Environmental exposures and biological considerations of children in relation to chemical pollutants are necessary. The American Academy of Pediatrics issued statement in response to tear gas being used against children at the United States Southern border in November and remarks that the use of tear gas on children threatens their short- and long-term health, and states that children are uniquely vulnerable to physiological effects of toxic chemical agents.12 Compared with an adult, a child’s smaller size, more frequent breaths, and limited cardiovascular stress response magnifies the harm of toxic agents such as tear gas.12
 
Long-term outcomes after tear gas exposure
There are few reports in the literature on the medium-to long-term outcomes after tear gas exposure.

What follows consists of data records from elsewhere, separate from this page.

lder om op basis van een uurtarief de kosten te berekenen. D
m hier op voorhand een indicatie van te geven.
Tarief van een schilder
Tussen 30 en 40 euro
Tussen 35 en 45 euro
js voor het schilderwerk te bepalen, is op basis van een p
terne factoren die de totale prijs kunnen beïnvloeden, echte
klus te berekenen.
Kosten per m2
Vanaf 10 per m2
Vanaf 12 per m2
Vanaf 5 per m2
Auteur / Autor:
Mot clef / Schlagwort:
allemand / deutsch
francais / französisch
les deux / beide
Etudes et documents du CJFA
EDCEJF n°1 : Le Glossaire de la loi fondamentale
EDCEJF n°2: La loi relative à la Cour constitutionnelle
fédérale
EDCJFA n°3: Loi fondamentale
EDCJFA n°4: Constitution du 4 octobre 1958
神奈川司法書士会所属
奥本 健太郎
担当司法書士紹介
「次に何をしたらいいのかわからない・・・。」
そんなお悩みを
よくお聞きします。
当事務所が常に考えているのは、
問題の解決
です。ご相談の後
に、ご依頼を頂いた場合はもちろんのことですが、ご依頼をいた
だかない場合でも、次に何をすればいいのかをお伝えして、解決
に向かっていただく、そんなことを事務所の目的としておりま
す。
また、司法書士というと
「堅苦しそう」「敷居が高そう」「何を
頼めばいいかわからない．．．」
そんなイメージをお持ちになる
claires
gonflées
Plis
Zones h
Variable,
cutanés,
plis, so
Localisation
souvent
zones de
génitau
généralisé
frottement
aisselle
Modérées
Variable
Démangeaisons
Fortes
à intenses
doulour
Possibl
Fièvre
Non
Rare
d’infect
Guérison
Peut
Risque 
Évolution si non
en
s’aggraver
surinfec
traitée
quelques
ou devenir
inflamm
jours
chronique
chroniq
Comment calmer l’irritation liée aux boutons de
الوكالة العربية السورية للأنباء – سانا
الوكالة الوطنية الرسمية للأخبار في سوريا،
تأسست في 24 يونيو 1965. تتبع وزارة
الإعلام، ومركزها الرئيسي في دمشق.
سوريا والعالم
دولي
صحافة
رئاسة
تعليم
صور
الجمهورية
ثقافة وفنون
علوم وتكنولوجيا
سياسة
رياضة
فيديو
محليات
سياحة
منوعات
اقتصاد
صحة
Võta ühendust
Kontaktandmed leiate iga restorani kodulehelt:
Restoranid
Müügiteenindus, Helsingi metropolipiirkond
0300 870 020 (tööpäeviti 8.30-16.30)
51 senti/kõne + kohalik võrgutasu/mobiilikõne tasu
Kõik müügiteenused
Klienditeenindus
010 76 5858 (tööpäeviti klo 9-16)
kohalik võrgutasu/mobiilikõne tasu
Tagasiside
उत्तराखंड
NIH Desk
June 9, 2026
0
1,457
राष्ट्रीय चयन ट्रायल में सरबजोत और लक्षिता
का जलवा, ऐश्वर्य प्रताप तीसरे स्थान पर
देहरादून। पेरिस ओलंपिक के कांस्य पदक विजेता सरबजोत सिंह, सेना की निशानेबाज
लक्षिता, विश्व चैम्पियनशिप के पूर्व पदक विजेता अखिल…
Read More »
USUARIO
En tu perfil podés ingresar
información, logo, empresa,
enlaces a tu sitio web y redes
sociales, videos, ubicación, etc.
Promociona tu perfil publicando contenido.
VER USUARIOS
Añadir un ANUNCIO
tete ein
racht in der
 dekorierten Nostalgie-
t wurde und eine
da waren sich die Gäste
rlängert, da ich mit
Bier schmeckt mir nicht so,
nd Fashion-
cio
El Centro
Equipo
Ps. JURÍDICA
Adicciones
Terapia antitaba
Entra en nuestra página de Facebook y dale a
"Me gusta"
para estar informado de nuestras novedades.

One study assessed the long-term respiratory effects in patients with a history of frequent exposure to tear gas concluded that the rates of respiratory complaints were higher in those exposed to tear gas.13 Although tear gas is potentially genotoxic, as it can alkylate sulfhydryl groups, and possibly DNA, the genetic effect has not been well studied.8 There is no evidence that a healthy individual will experience long-term health effects from open-air exposure to tear gas.14 To the best of our knowledge, there are no reports on the long-term health effects of tear gas in children.
 
Treatment for tear gas exposure
No specific antidote is available to tear gas exposure.4 7 15 16 Individuals exposed to tear gas should leave the scene immediately.4 Skin reactions may be reduced by removing contaminated clothing and contact lenses.7 15 The eye should be irrigated with water or saline.4 7 15 16 17 18 Bathing and washing the body vigorously with soap and water can remove particles that adhered to the skin while clothes, shoes, and accessories that have come into contact with vapours must be washed well since all untreated particles can remain active for up to a week.15 Anticholinergics such as antihistamines may reduce lacrimation and decrease salivation. Oral analgesics may help relieve eye pain.5
 
Conclusions
Although no mortality or long-term morbidity have been reported in children, prevention is better than treatment. Parents and carers should be advised to avoid taking children to locations where tear gas may be deployed. The effects of tear gas can be significant to children. Surveillance programmes can be considered by the health authorities to monitor the long-term health consequences to children after tear gas exposure.
 
Author contributions
All authors contributed to the concept or design of the study, acquisition of the data, analysis or interpretation of the data, drafting of the manuscript, and critical revision of the manuscript for important intellectual content. All authors had full access to the data, contributed to the study, approved the final version for publication, and take responsibility for its accuracy and integrity.
 
Conflicts of interest
The authors have no conflicts of interest to disclose.
 
Funding/support
This commentary received no specific grant from any funding agency in the public, commercial, or not-for-profit sectors.